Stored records
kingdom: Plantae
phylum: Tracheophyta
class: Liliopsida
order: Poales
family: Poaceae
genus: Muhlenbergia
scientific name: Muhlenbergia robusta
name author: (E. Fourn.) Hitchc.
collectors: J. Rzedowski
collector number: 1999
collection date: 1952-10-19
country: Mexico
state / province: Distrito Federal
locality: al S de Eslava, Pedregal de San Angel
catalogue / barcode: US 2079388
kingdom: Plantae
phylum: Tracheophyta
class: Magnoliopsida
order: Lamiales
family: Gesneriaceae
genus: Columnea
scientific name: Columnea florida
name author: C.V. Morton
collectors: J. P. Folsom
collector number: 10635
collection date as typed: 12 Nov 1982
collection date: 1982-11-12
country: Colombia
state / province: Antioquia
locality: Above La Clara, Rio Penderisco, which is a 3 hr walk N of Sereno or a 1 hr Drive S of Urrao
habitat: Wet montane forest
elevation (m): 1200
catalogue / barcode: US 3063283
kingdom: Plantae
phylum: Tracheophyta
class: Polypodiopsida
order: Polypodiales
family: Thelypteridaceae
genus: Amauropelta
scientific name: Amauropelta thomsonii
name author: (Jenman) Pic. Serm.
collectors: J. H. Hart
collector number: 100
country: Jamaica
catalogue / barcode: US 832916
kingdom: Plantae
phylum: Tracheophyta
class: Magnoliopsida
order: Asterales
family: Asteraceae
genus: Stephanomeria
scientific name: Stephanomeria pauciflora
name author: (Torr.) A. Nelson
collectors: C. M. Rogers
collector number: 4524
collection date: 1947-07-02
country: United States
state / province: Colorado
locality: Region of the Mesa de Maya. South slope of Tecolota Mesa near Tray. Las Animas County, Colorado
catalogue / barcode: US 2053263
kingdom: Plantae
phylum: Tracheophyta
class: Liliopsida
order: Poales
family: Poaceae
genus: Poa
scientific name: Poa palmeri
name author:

Task objective>
Revise the records above so that "catalogue / barcode" becomes "catalog number" everywhere it appears, keeping all other text the same.

The response>
kingdom: Plantae
phylum: Tracheophyta
class: Liliopsida
order: Poales
family: Poaceae
genus: Muhlenbergia
scientific name: Muhlenbergia robusta
name author: (E. Fourn.) Hitchc.
collectors: J. Rzedowski
collector number: 1999
collection date: 1952-10-19
country: Mexico
state / province: Distrito Federal
locality: al S de Eslava, Pedregal de San Angel
catalog number: US 2079388
kingdom: Plantae
phylum: Tracheophyta
class: Magnoliopsida
order: Lamiales
family: Gesneriaceae
genus: Columnea
scientific name: Columnea florida
name author: C.V. Morton
collectors: J. P. Folsom
collector number: 10635
collection date as typed: 12 Nov 1982
collection date: 1982-11-12
country: Colombia
state / province: Antioquia
locality: Above La Clara, Rio Penderisco, which is a 3 hr walk N of Sereno or a 1 hr Drive S of Urrao
habitat: Wet montane forest
elevation (m): 1200
catalog number: US 3063283
kingdom: Plantae
phylum: Tracheophyta
class: Polypodiopsida
order: Polypodiales
family: Thelypteridaceae
genus: Amauropelta
scientific name: Amauropelta thomsonii
name author: (Jenman) Pic. Serm.
collectors: J. H. Hart
collector number: 100
country: Jamaica
catalog number: US 832916
kingdom: Plantae
phylum: Tracheophyta
class: Magnoliopsida
order: Asterales
family: Asteraceae
genus: Stephanomeria
scientific name: Stephanomeria pauciflora
name author: (Torr.) A. Nelson
collectors: C. M. Rogers
collector number: 4524
collection date: 1947-07-02
country: United States
state / province: Colorado
locality: Region of the Mesa de Maya. South slope of Tecolota Mesa near Tray. Las Animas County, Colorado
catalog number: US 2053263
kingdom: Plantae
phylum: Tracheophyta
class: Liliopsida
order: Poales
family: Poaceae
genus: Poa
scientific name: Poa palmeri
name author:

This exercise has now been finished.